Прежде чем начинать подобную «монументализацию», следовало бы выяснить: а сколько атомов понадобится, чтобы молекула смогла работать как двигатель, или как приемо-передатчик, или как вычислительная машина? А потом понять, какие «части» понадобятся этой молекуле-машине — чтобы не разваливалась и работала, то есть выполняла порученные ей задачи. И наконец придумать для нее такие технические средства, чтобы она могла получать приказы и/или сообщать о своем состоянии, принимать или передавать энергию, словом, чтобы наладить обмен информацией с машиной-молекулой.

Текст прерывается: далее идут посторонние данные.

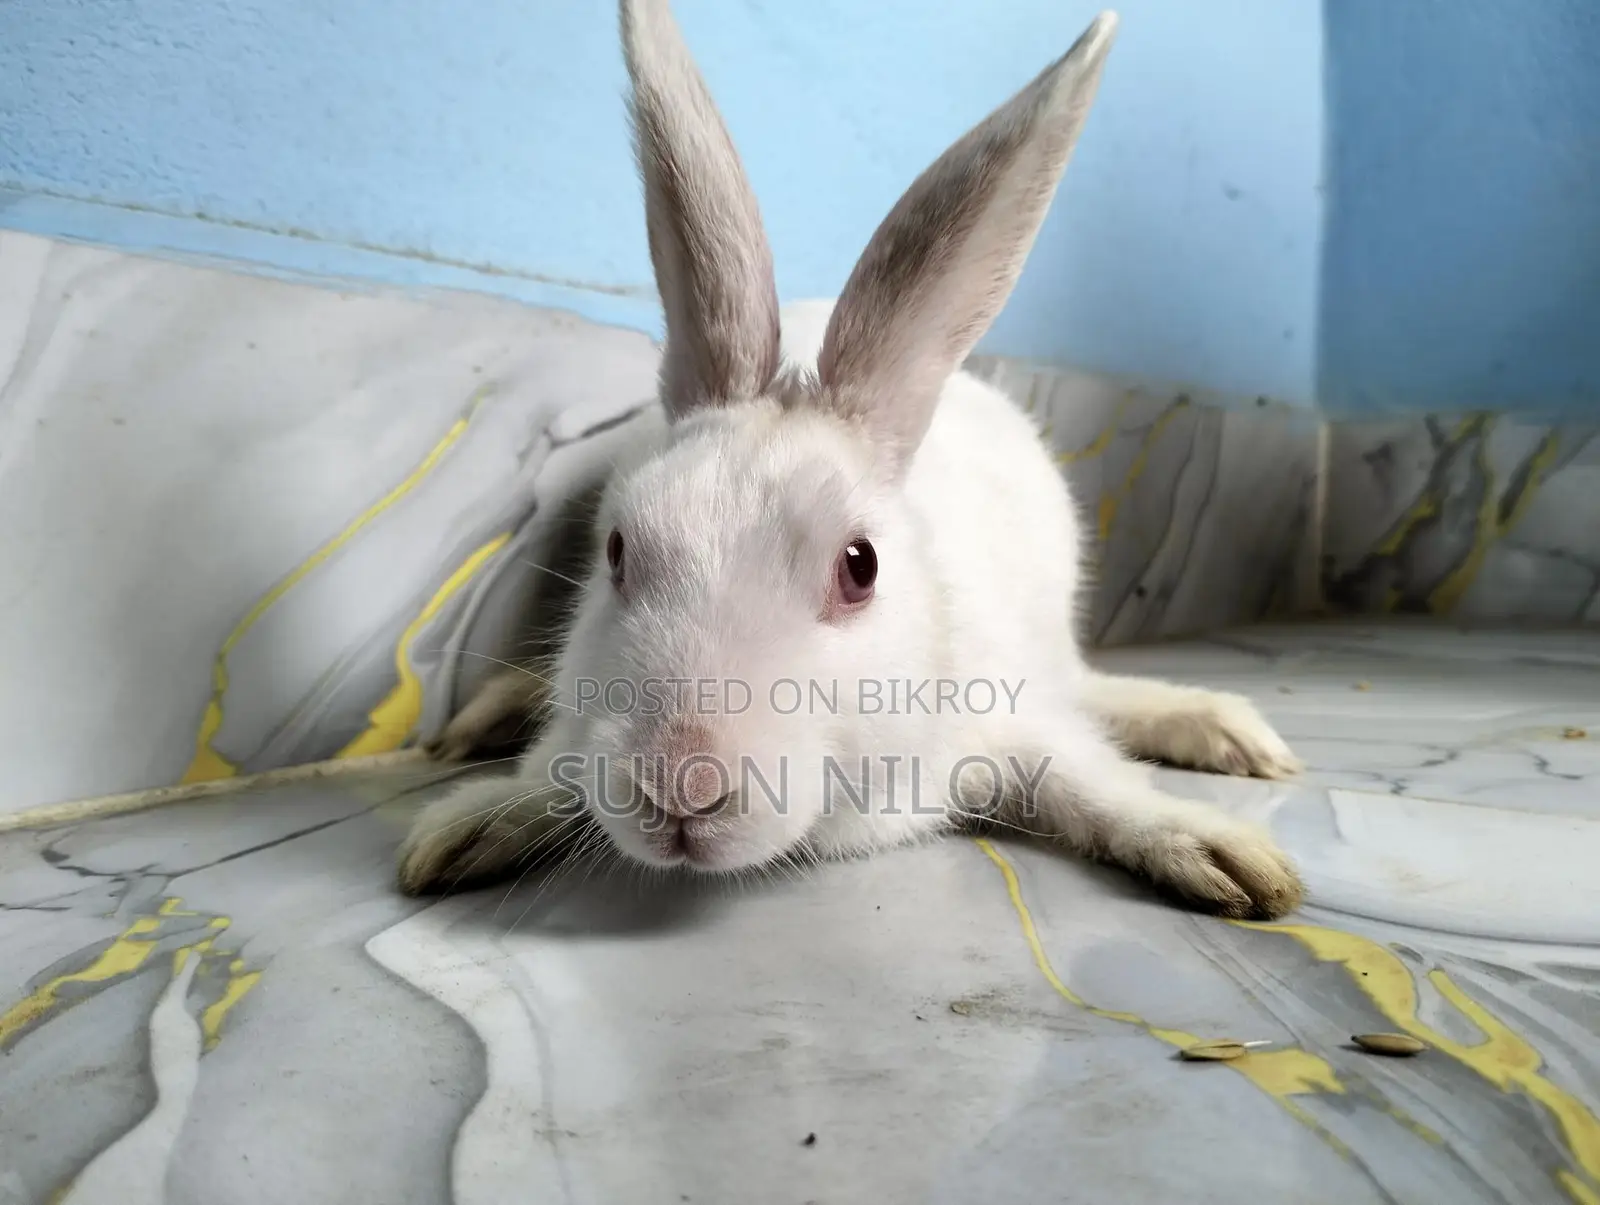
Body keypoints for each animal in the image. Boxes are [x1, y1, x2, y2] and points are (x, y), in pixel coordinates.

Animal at [398, 0, 1305, 920]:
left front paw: (1218, 854)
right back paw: (482, 719)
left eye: (859, 566)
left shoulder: (1017, 717)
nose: (682, 788)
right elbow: (553, 764)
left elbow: (1087, 782)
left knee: (1091, 691)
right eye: (617, 552)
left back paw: (1225, 730)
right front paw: (468, 824)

Мысль о монументализации возникла в начале 1980-х годов — именно тогда эту идею высказал Форрест Картер, химик из NRL (Исследовательской лаборатории военно-морского флота). Он работал с токопроводящими полимерами, выстраивая внутри объема полимера длинные молекулы и в таком порядке, чтобы получались пластмассы, проводящие электричество. Изучая подобные длинные молекулы, Форрест Картер вспоминал про ту молекулярную электронику, о которой мечтал Ари Авирам. Идеи о сведении любого компонента электронной схемы к одной-единственной молекуле казались необыкновенно заманчивыми — это помогло бы пробить стену вроде той, в которую уткнулась транзисторная электроника со всеми ее технологиями в конце 1950-х годов. В те времена электронные схемы собирались покомпонентно, деталь за деталью, и вообразить, что в один прекрасный день удастся единым махом соединить миллионы деталей, необходимых для создания процессора вычислительной машины, было просто невозможно. Тем не менее Джек Килби решил эту задачу — в 1958 году он изобрел интегральную схему.

Задача, за которую взялся Картер, тоже на первый взгляд не решалась: как собрать воедино миллионы молекул-компонентов, если в такой схеме соединения будут обычными — то есть металлическими проводами, пускай и очень тонкими? И ведь между молекулами должен оставаться какой-то промежуток, ну, хотя бы в десяток нанометров. И как избавиться при таких масштабах и таком построении без квантовых эффектов? А эти явления наверняка осложнят функционирование любой схемы. И соединения-провода займут столько места, а там проблемы теплоотвода, наводок и т. п. Не лучше ли втиснуть все нужные компоненты в одну огромную молекулу — и дело с концом?